(Requirement) Reproduce the Philippine Supreme Court decision below word for word, from start to finish.

(Passage)

▬▬▬▬▬▬▬▬▬▬

Philippine Supreme Court Jurisprudence


Philippine Supreme Court Jurisprudence > Year 1955 > November 1955 Decisions > G.R. No. L-5746 November 29, 1955 - PEOPLE OF THE PHIL. v. JUAN JUMAUAN

098 Phil 1:




PHILIPPINE SUPREME COURT DECISIONS

FIRST DIVISION

[G.R. No. L-5746. November 29, 1955.]

THE PEOPLE OF THE PHILIPPINES, Plaintiff-Appellee, v. JUAN JUMAUAN alias JUANCHO JUMAUAN, Defendant-Appellant.

Solicitor General Ambrosio Padilla and Assistant Solicitor General Esmeraldo Umali, for Appellee.

Ramon P. Aviado, for Appellant.


SYLLABUS


1. CRIMINAL LAW; MURDER; WHEN THERE IS TREACHERY. — The killing was qualified by treachery where it appears that the first blow, which was mortal was delivered quite suddenly while the victim had his back toward his assailant and not knowing that he would be attacked.

2. ID.; AGGRAVATING CIRCUMSTANCE OF CRUELTY, WHEN NOT CONSIDERED. — The aggravating circumstance of cruelty should not be taken into account, for although the deceased received thirteen wounds in all, there is no showing that appellant deliberately and inhumanly increased the suffering of the deceased. (People v. Dayog, 49 Phil., 423; People v. Aguinaldo, 55 Phil. 610.)


D E C I S I O N


REYES, A., J.:


This is an appeal from a conviction for murder.

▬▬▬▬▬▬▬▬▬▬

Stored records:
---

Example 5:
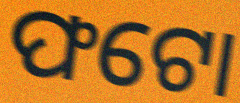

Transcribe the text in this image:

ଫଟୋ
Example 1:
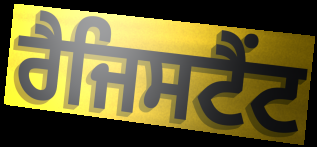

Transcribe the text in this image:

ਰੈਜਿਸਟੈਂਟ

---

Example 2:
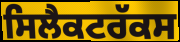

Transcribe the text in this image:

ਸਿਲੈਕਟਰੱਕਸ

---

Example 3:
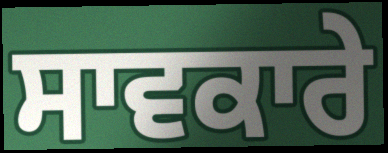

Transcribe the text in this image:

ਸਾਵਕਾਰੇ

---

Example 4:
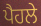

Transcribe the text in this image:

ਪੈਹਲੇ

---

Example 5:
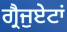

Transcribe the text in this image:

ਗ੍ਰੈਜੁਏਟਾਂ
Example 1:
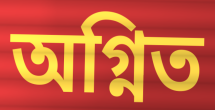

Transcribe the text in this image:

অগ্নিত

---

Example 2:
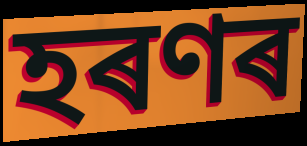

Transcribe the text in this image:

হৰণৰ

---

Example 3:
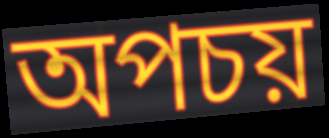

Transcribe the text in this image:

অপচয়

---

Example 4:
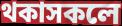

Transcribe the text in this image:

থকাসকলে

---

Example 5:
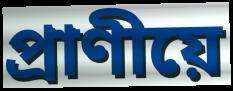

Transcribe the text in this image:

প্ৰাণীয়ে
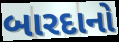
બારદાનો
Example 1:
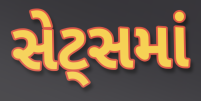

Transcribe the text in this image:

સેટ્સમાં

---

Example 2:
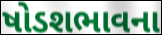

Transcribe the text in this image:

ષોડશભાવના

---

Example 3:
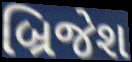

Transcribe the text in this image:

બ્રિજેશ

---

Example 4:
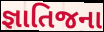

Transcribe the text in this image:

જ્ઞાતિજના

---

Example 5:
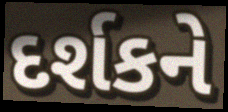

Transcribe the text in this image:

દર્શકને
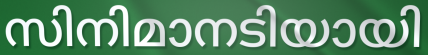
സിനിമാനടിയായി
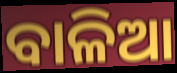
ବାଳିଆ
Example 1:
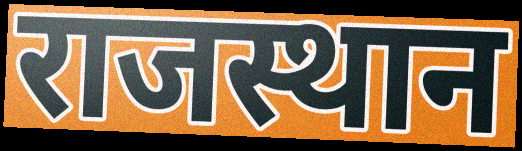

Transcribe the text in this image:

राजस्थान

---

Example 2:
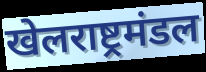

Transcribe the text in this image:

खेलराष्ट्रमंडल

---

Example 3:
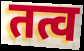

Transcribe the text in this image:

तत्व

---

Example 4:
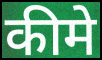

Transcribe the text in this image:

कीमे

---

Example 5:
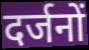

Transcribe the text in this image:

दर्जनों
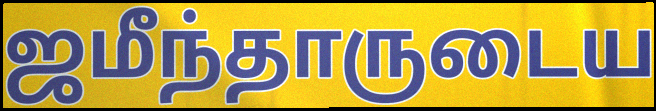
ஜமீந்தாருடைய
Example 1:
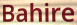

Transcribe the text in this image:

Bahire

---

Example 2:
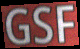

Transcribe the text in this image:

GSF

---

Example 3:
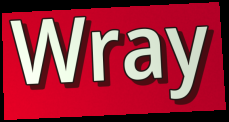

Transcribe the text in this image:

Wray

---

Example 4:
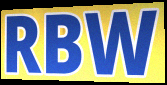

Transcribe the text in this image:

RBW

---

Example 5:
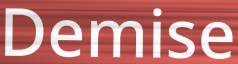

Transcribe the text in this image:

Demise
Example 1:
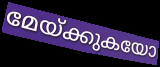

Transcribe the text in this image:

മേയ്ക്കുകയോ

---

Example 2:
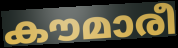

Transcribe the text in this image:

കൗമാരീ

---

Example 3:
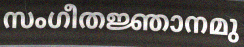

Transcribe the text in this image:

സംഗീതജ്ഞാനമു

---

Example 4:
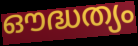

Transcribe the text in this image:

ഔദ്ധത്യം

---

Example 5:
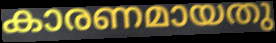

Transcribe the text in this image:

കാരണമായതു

▬▬▬▬▬▬▬▬▬▬

(Finished answer)
Philippine Supreme Court Jurisprudence


Philippine Supreme Court Jurisprudence > Year 1955 > November 1955 Decisions > G.R. No. L-5746 November 29, 1955 - PEOPLE OF THE PHIL. v. JUAN JUMAUAN

098 Phil 1:




PHILIPPINE SUPREME COURT DECISIONS

FIRST DIVISION

[G.R. No. L-5746. November 29, 1955.]

THE PEOPLE OF THE PHILIPPINES, Plaintiff-Appellee, v. JUAN JUMAUAN alias JUANCHO JUMAUAN, Defendant-Appellant.

Solicitor General Ambrosio Padilla and Assistant Solicitor General Esmeraldo Umali, for Appellee.

Ramon P. Aviado, for Appellant.


SYLLABUS


1. CRIMINAL LAW; MURDER; WHEN THERE IS TREACHERY. — The killing was qualified by treachery where it appears that the first blow, which was mortal was delivered quite suddenly while the victim had his back toward his assailant and not knowing that he would be attacked.

2. ID.; AGGRAVATING CIRCUMSTANCE OF CRUELTY, WHEN NOT CONSIDERED. — The aggravating circumstance of cruelty should not be taken into account, for although the deceased received thirteen wounds in all, there is no showing that appellant deliberately and inhumanly increased the suffering of the deceased. (People v. Dayog, 49 Phil., 423; People v. Aguinaldo, 55 Phil. 610.)


D E C I S I O N


REYES, A., J.:


This is an appeal from a conviction for murder.